START TEXT SEGMENT

Place for essential videos.
Moving Unity game assets to Unreal engine
They are trying to walk it back and adjust it, but the trust has been broken. I really hope no one trusts them again after this.
Well they’ve said they’re going to walk some of this back today, or at least that they’re rethinking. Of course even if they decided to fully abolish the idea the trust is still destroyed and Unity is just about a dead engine now. No one in their right mind ought to start a new project in unity at this point.
But we’ll see what they decide to do over the next week or so. Only thing I could see that might stand half a chance at saving the company as a whole is that they walk back everything completely, issue a TOS warranty that states that they will never and can never change terms retroactively and that the entire leadership is replaced. Then they’ll have to spend a few years being VERY easy to work with and maybe if they haven’t gone bankrupt in the process they might earn back a modicum of trust.
They put this guy as CEO (former EA CEO…)
He and some other employees also sold shares prior to this announcement, not shady at all.
I was learning C# for Unity (well, and modding for Vintage Story! lol). I’m glad I didn’t start anything on the engine. I’d rather use Godot or something, than put trust in Unity after this.

END TEXT SEGMENT
START RAW DATA

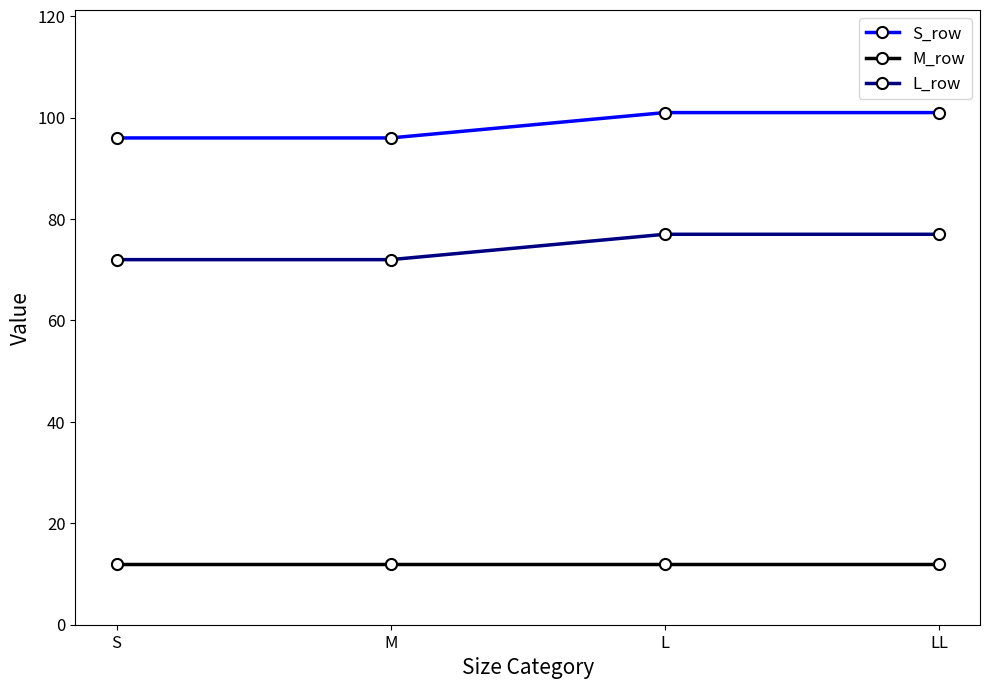

True or false: S_row and L_row cross at least once.

False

END RAW DATA

◆ **WRITTEN TASK**
In the Unity discussion, which engine does the person who was learning C# say they would rather use?

◆ **YOUR SOLUTION**
Godot